Wavelet based Non-Reconstructive Compressed Spectrum Sensing against Non-Gaussian Noise

Abstract

In cognitive radio, spectrum sensing in non Gaussian channel is a challenging task. In addition to non Gaussian noise channel, wideband sensing demands computational complex signal processing algorithm for spectrum sensing. Compressive sensing (CS) has emerged as one of the promising signal processing techniques for spectrum sensing. In CS-based sensing, the sensing is performed on the reconstructed signal that adds extra computational overhead. To mitigate the computational overhead, we present a non-reconstruction-based spectrum sensing technique that uses the energy of the discrete wavelet transform (DWT) coefficients of the compressed measurements in non Gaussian channel, as test statistics.
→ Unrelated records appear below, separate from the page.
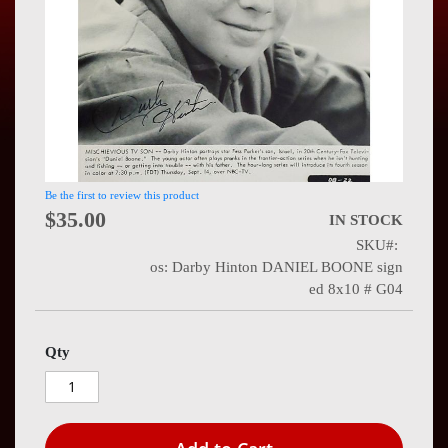
Press
Contact
Us
Be the first to review this product
$35.00
IN STOCK
SKU
os: Darby Hinton DANIEL BOONE sign
ed 8x10 # G04
Qty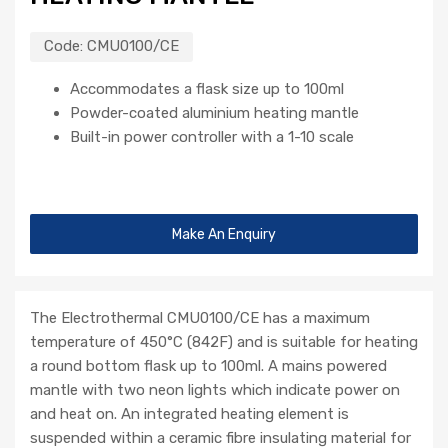
Code:
CMU0100/CE
Accommodates a flask size up to 100ml
Powder-coated aluminium heating mantle
Built-in power controller with a 1-10 scale
Make An Enquiry
The Electrothermal CMU0100/CE has a maximum
temperature of 450°C (842F) and is suitable for heating
a round bottom flask up to 100ml. A mains powered
mantle with two neon lights which indicate power on
and heat on. An integrated heating element is
suspended within a ceramic fibre insulating material for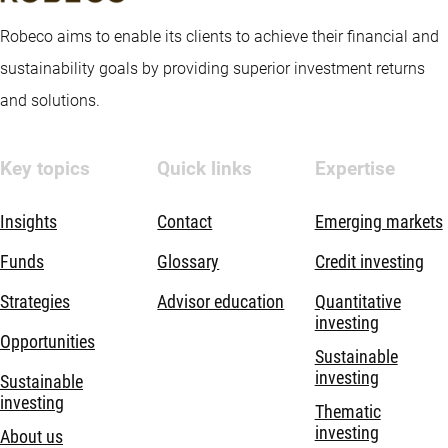
Robeco aims to enable its clients to achieve their financial and
sustainability goals by providing superior investment returns
and solutions.
Key topics
Quick links
Expertise
Insights
Contact
Emerging markets
Funds
Glossary
Credit investing
Strategies
Advisor education
Quantitative
investing
Opportunities
Sustainable
investing
Sustainable
investing
Thematic
investing
About us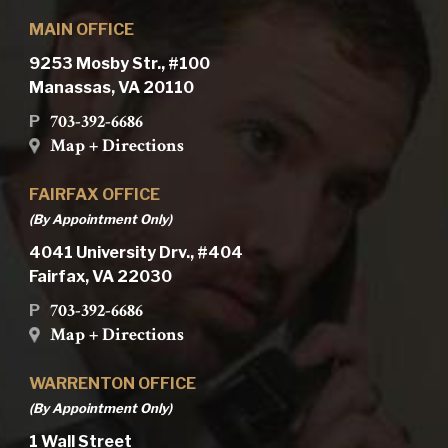
MAIN OFFICE
9253 Mosby Str., #100
Manassas, VA 20110
703-392-6686
P
Map + Directions
FAIRFAX OFFICE
(By Appointment Only)
4041 University Drv., #404
Fairfax, VA 22030
703-392-6686
P
Map + Directions
WARRENTON OFFICE
(By Appointment Only)
1 Wall Street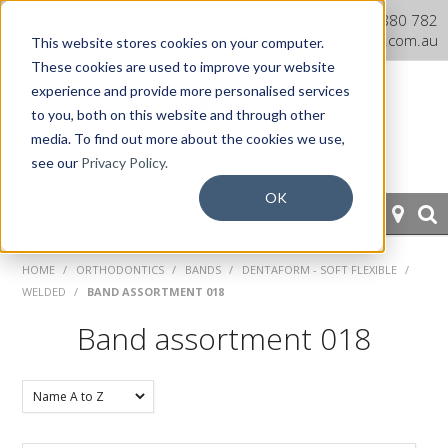
Dentaurum Australia Online
1300 880 782
Shop
info@dentaurum.com.au
This website stores cookies on your computer.
These cookies are used to improve your website
experience and provide more personalised services
to you, both on this website and through other
media. To find out more about the cookies we use,
see our
Privacy Policy.
OK
HOME
HOME
/
ORTHODONTICS
/
BANDS
/
DENTAFORM - SOFT FLEXIBLE
/
WELDED
/
BAND ASSORTMENT 018
ORTHODONTICS
Band assortment 018
PROSTHETICS
CAD/CAM
EQUIPMENT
We compare the performance of the proposed algorithm with the conventional energy detection against both non-Gaussian and Gaussian noise. Numerical simulation is carried out using a 5G Universal-Filtered Multi-Carrier (UFMC) signal. The simulation results demonstrate that the DWT-based sensing achieves nearly −8 dB and − 8.5 dB SNR-wall against non-Gaussian and Gaussian noise, respectively. In contrast, the compressed DWT achieves −4.5 dB SNR-wall at a much lower computational complexity than conventional techniques.